Sekretaris Badan Penanggulangan Bencana Daerah (BPBD) Cianjur, Asep Sudrajat, menjelaskan bahwa material longsor sempat menutup badan jalan provinsi di Desa Cibokor, Kecamatan Cibeber. Akibatnya, aktivitas lalu lintas kendaraan terhenti.
“Termasuk akses menuju Situs Gunung Padang, kondisi badan jalan sempat tertutup material longsor,” ujar Asep kepada Kompas.com di kantornya, Kamis petang.
Petugas BPBD bersama tim gabungan dilaporkan telah diterjunkan ke lokasi kejadian untuk melakukan penanganan. Alat berat dikerahkan untuk membersihkan material longsor yang menutupi jalan. Berdasarkan laporan terkini, akses jalan tersebut kini sudah dapat dilalui kembali.
“Berdasarkan laporan terkini, kondisi jalan sudah dapat dilalui. Namun, pengendara dan pengguna jalan tetap diimbau berhati-hati karena permukaan jalan masih licin,” kata Asep.
Penyebab Longsor dan Imbauan Kewaspadaan
Asep Sudrajat mengemukakan, tingginya intensitas hujan yang berlangsung lama menjadi salah satu faktor utama pemicu tanah longsor di wilayah tersebut. Namun, ia juga menyoroti peran alih fungsi lahan yang turut memperparah kondisi.
“Akibatnya tanah menjadi jenuh, tidak mampu menahan tekanan air, dan memiliki daya serat yang rendah,” jelas Asep.
Saat ini, Kabupaten Cianjur tengah memasuki periode musim kemarau basah. Kondisi ini ditandai dengan potensi hujan lebat yang masih bisa terjadi secara tiba-tiba, meski sedang tidak musim hujan. Oleh karena itu, masyarakat diimbau untuk meningkatkan kewaspadaan dan kesiapsiagaan terhadap potensi bencana hidrometeorologi.
“Cuaca bisa panas sepanjang hari, lalu mendadak turun hujan lebat. Kondisi ini sangat rentan memicu bencana, terutama tanah longsor,” ucapnya.

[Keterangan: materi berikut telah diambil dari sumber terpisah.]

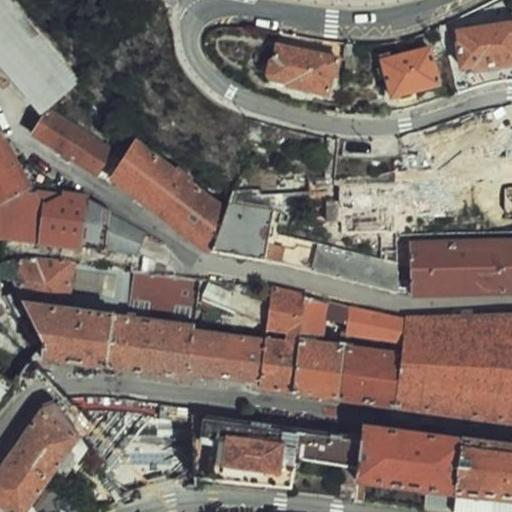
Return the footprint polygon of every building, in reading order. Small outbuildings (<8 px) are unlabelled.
[(0,0),(0,205),(31,190),(4,138),(0,139),(0,61),(43,114),(49,110),(80,83),(10,0),(0,0)] [(511,23),(460,32),(462,50),(461,50),(463,66),(478,64),(479,68),(511,62),(511,23)] [(348,58),(349,42),(327,38),(325,55),(340,58),(348,58)] [(349,42),(348,58),(347,68),(359,69),(362,43),(349,42)] [(333,70),(338,72),(340,58),(325,55),(278,45),(276,58),(271,61),(269,74),(272,79),(289,82),(289,87),(329,94),(333,70)] [(431,47),(383,60),(393,97),(440,85),(431,47)] [(49,110),(35,133),(36,135),(99,175),(114,151),(49,110)] [(511,124),(510,124),(503,125),(504,151),(511,150),(511,124)] [(140,141),(130,156),(114,179),(204,251),(213,252),(229,209),(192,181),(193,178),(182,169),(180,171),(140,141)] [(105,173),(114,179),(130,156),(120,150),(105,173)] [(435,214),(434,165),(397,166),(397,176),(343,177),(343,194),(329,194),(328,214),(343,214),(343,224),(382,225),(382,242),(399,246),(398,214),(435,214)] [(343,177),(397,176),(397,166),(382,169),(344,169),(343,177)] [(32,188),(31,190),(0,205),(0,236),(1,236),(106,250),(110,211),(110,209),(88,198),(57,193),(32,188)] [(236,192),(229,209),(213,252),(294,267),(399,290),(399,246),(382,242),(382,252),(283,229),(288,201),(236,192)] [(138,254),(140,229),(110,211),(106,250),(138,254)] [(412,293),(511,291),(511,241),(412,243),(412,293)] [(13,259),(4,262),(0,264),(0,280),(13,281),(45,344),(44,357),(189,376),(189,372),(194,331),(201,278),(155,271),(42,256),(35,255),(27,255),(20,257),(13,259)] [(0,375),(23,390),(22,377),(32,359),(44,357),(45,344),(13,281),(0,280),(0,375)] [(202,298),(267,325),(268,307),(207,281),(202,298)] [(302,334),(307,296),(270,288),(268,307),(267,325),(266,331),(286,333),(284,341),(265,339),(265,341),(261,379),(260,385),(295,390),(302,334)] [(302,334),(346,340),(350,307),(307,296),(302,334)] [(397,406),(406,319),(350,307),(346,340),(339,397),(397,406)] [(511,317),(480,317),(406,319),(397,406),(511,419),(511,317)] [(189,372),(261,379),(265,341),(194,331),(189,372)] [(302,334),(295,390),(339,397),(346,340),(302,334)] [(76,431),(78,433),(103,470),(113,463),(115,467),(128,457),(126,455),(143,443),(114,401),(98,412),(99,415),(76,431)] [(41,410),(16,444),(49,473),(78,433),(76,431),(58,404),(41,410)] [(190,412),(190,407),(157,407),(161,485),(192,486),(190,412)] [(354,475),(359,434),(341,432),(266,421),(190,412),(192,486),(288,491),(289,468),(354,475)] [(461,440),(361,426),(359,434),(354,475),(351,498),(452,509),(461,440)] [(479,511),(511,511),(511,446),(461,440),(452,509),(479,511)] [(21,511),(49,473),(16,444),(0,466),(0,511),(21,511)]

Lebih lanjut, Asep menambahkan bahwa Kabupaten Cianjur masih berstatus siaga bencana hidrometeorologi hingga Mei 2026. Status ini ditetapkan sebagai langkah antisipasi terhadap fase ekstrem cuaca dan potensi ancaman bencana yang meliputi banjir, tanah longsor, pergeseran tanah, angin puting beliung, serta pohon tumbang.
Untuk meminimalkan risiko korban jiwa dan kerugian material, BPBD Cianjur terus berupaya melakukan edukasi dan sosialisasi kepada masyarakat, khususnya yang berada di zona merah bencana. Keterlibatan relawan atau retana di setiap desa juga menjadi fokus untuk memastikan kesiapan warga.

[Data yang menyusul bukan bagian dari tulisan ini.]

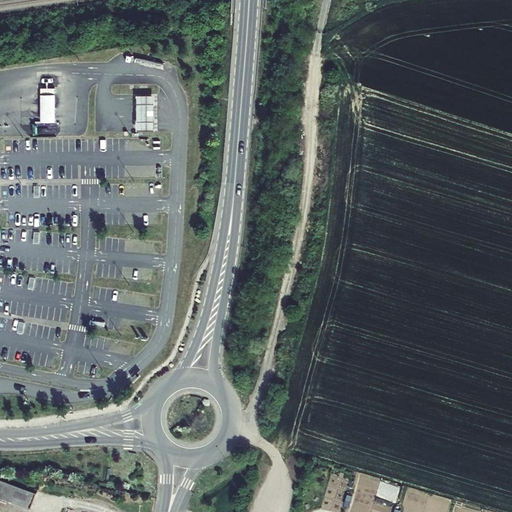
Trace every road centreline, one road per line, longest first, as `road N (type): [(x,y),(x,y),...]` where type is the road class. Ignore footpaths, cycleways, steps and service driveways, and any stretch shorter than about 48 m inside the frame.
road 1 (secondary): [(221,389),(214,360),(234,190)]
road 2 (secondary): [(234,190),(208,307),(174,380)]
road 3 (secondary): [(249,0),(234,190)]
road 4 (unclassified): [(0,445),(160,446)]
road 5 (unclassified): [(154,399),(105,420),(0,433)]
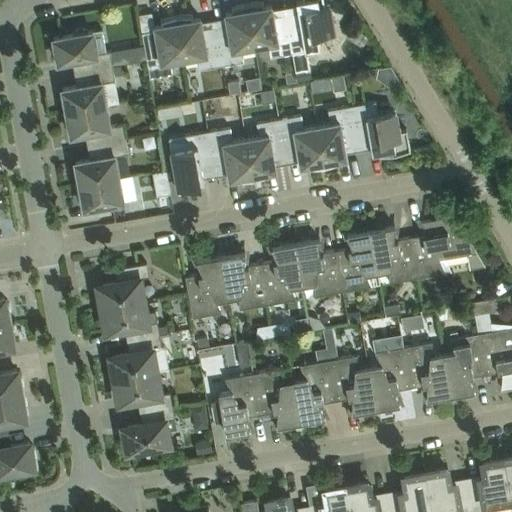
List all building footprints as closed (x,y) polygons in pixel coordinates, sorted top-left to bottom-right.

“Edukasi dan sosialisasi kepada masyarakat juga terus dilakukan, terutama bagi warga yang tinggal di zona merah. Seluruh relawan atau retana di setiap desa juga kami libatkan untuk memastikan masyarakat lebih siap menghadapi potensi bencana,” tuturnya.
Asep mengimbau masyarakat untuk proaktif melakukan mitigasi bencana serta lebih peka terhadap tanda-tanda alam. “Misalnya, jika terjadi hujan lebat yang berlangsung terus-menerus dalam waktu lama, masyarakat diharapkan segera bersiap melakukan evakuasi mandiri,” pungkasnya.